Shou is Yuuta’s friend and stubbornly sticks to Yuuta following Yuuta’s amnesia in Episode 1. Despite stating that he’s not a lifelong friend and they only grew close that April, Shou’s loyalty is impressive and he repeatedly shows that he trusts Yuuta even when Yuuta can’t remember anything. Shou is also the one who is quick to form the Gridman Alliance, giving the trio a name and working to keep them unified.
With Yuuta’s amnesia a constant, he’s not a particularly interesting character and also doesn’t fit the red ranger archetype that the show codes him as — save revealing that his actual personality is far more brash than initially shown when his memories return. Rather than going this route, it looks like SSSS.Gridman will likely play a bit with the red ranger archetype through Yuuta instead. Similarly, Rikka isn’t always a cool blue ranger. She thinks about her actions and emotions a lot — to the point of inaction — and there are still hints that she’s withholding key information from Yuuta regarding their relationship. Shou is more in the background than either Rikka or Yuuta, but also has shown flashes of character traits and overly-emotional responses that don’t necessarily fit the even-temperedness of a yellow ranger.

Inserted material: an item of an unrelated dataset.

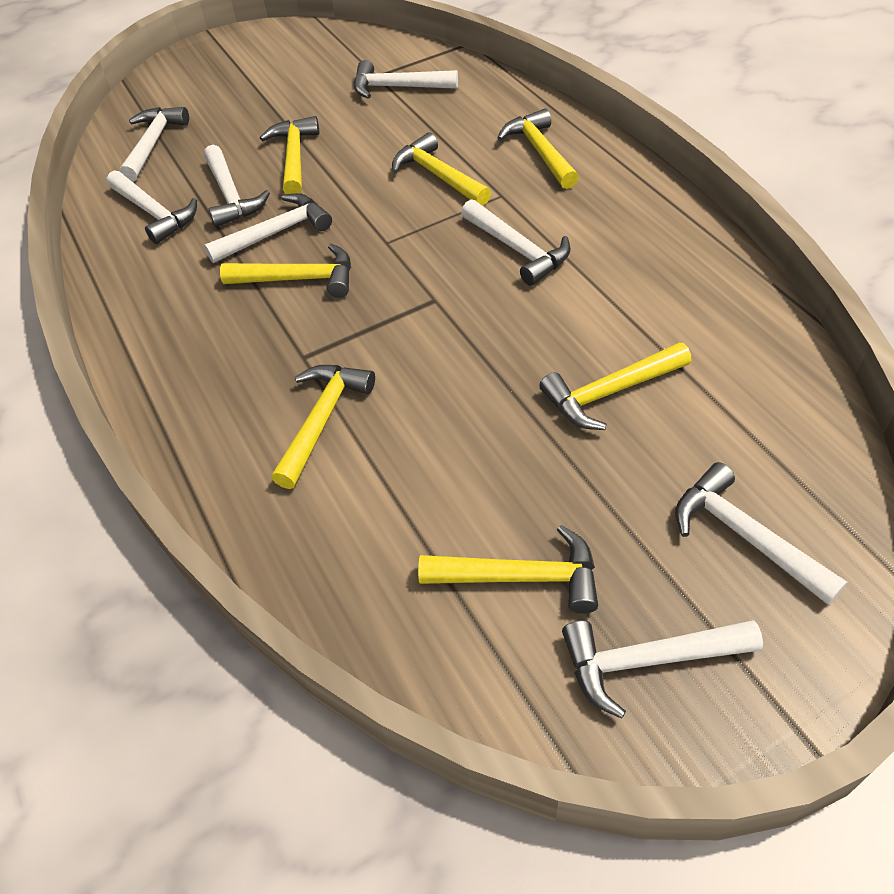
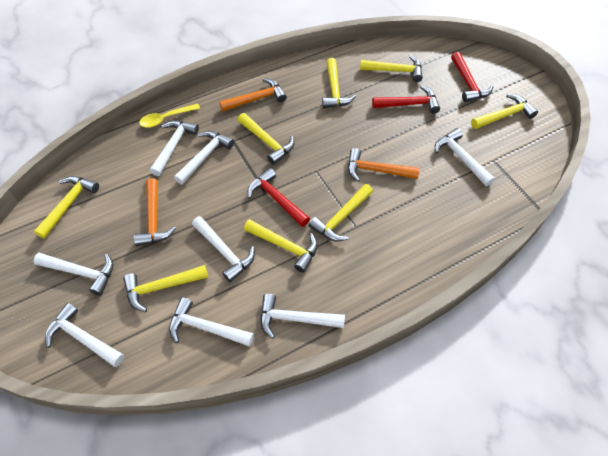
orange hammer: 0 -> 3
red hammer: 0 -> 3
yellow hammer: 7 -> 8
yellow spoon: 0 -> 1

It’s when the three are unified — even for something as hilariously mundane as making an emergency phone call to the junk shop from their river rafting field trip — that their individual personalities make for an unbeatable hero team. This is likely why SSSS.Gridman is using this color-coding, to build on what an informed audience would already assume, with the potential to play with these preconceived archetypes in service of further reveling in its own tokusatsu trappings.